#### THE PROBLEM
The expected output is every entry, repeated word for word.

#### RECORDS SHOWN

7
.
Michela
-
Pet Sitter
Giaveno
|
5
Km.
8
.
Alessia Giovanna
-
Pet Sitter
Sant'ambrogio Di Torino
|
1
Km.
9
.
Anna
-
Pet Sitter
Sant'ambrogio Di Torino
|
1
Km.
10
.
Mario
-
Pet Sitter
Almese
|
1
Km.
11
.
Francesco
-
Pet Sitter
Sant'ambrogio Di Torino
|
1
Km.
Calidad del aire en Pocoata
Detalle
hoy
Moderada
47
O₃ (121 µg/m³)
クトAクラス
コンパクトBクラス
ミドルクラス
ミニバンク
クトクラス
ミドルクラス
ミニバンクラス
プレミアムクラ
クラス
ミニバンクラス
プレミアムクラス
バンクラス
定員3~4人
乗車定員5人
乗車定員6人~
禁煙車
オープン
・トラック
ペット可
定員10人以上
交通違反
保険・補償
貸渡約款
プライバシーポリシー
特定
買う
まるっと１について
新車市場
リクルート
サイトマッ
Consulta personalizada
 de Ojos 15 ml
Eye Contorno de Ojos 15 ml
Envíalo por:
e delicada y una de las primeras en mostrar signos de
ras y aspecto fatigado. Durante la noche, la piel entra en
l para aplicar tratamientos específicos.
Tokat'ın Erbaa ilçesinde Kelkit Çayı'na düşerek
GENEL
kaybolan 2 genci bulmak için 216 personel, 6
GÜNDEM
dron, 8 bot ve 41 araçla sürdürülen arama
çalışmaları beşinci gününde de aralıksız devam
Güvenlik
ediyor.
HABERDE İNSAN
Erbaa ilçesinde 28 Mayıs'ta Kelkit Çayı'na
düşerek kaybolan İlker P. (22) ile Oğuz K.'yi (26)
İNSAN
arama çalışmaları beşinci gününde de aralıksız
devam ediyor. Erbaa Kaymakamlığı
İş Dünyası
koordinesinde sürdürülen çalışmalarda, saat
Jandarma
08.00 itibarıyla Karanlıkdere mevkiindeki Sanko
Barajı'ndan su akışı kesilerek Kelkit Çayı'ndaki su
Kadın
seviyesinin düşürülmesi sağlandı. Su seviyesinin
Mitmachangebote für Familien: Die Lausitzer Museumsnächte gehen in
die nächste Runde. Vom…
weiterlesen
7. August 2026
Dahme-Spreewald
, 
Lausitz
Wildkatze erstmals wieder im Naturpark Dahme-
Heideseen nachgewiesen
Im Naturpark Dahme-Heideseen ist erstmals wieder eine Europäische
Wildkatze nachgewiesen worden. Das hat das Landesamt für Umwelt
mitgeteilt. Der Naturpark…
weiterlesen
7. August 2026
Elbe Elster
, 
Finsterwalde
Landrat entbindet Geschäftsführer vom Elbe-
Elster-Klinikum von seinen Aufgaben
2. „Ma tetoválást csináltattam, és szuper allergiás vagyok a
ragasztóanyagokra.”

#### REPLY TO THE EXERCISE
7
.
Michela
-
Pet Sitter
Giaveno
|
5
Km.
8
.
Alessia Giovanna
-
Pet Sitter
Sant'ambrogio Di Torino
|
1
Km.
9
.
Anna
-
Pet Sitter
Sant'ambrogio Di Torino
|
1
Km.
10
.
Mario
-
Pet Sitter
Almese
|
1
Km.
11
.
Francesco
-
Pet Sitter
Sant'ambrogio Di Torino
|
1
Km.
Calidad del aire en Pocoata
Detalle
hoy
Moderada
47
O₃ (121 µg/m³)
クトAクラス
コンパクトBクラス
ミドルクラス
ミニバンク
クトクラス
ミドルクラス
ミニバンクラス
プレミアムクラ
クラス
ミニバンクラス
プレミアムクラス
バンクラス
定員3~4人
乗車定員5人
乗車定員6人~
禁煙車
オープン
・トラック
ペット可
定員10人以上
交通違反
保険・補償
貸渡約款
プライバシーポリシー
特定
買う
まるっと１について
新車市場
リクルート
サイトマッ
Consulta personalizada
 de Ojos 15 ml
Eye Contorno de Ojos 15 ml
Envíalo por:
e delicada y una de las primeras en mostrar signos de
ras y aspecto fatigado. Durante la noche, la piel entra en
l para aplicar tratamientos específicos.
Tokat'ın Erbaa ilçesinde Kelkit Çayı'na düşerek
GENEL
kaybolan 2 genci bulmak için 216 personel, 6
GÜNDEM
dron, 8 bot ve 41 araçla sürdürülen arama
çalışmaları beşinci gününde de aralıksız devam
Güvenlik
ediyor.
HABERDE İNSAN
Erbaa ilçesinde 28 Mayıs'ta Kelkit Çayı'na
düşerek kaybolan İlker P. (22) ile Oğuz K.'yi (26)
İNSAN
arama çalışmaları beşinci gününde de aralıksız
devam ediyor. Erbaa Kaymakamlığı
İş Dünyası
koordinesinde sürdürülen çalışmalarda, saat
Jandarma
08.00 itibarıyla Karanlıkdere mevkiindeki Sanko
Barajı'ndan su akışı kesilerek Kelkit Çayı'ndaki su
Kadın
seviyesinin düşürülmesi sağlandı. Su seviyesinin
Mitmachangebote für Familien: Die Lausitzer Museumsnächte gehen in
die nächste Runde. Vom…
weiterlesen
7. August 2026
Dahme-Spreewald
, 
Lausitz
Wildkatze erstmals wieder im Naturpark Dahme-
Heideseen nachgewiesen
Im Naturpark Dahme-Heideseen ist erstmals wieder eine Europäische
Wildkatze nachgewiesen worden. Das hat das Landesamt für Umwelt
mitgeteilt. Der Naturpark…
weiterlesen
7. August 2026
Elbe Elster
, 
Finsterwalde
Landrat entbindet Geschäftsführer vom Elbe-
Elster-Klinikum von seinen Aufgaben
2. „Ma tetoválást csináltattam, és szuper allergiás vagyok a
ragasztóanyagokra.”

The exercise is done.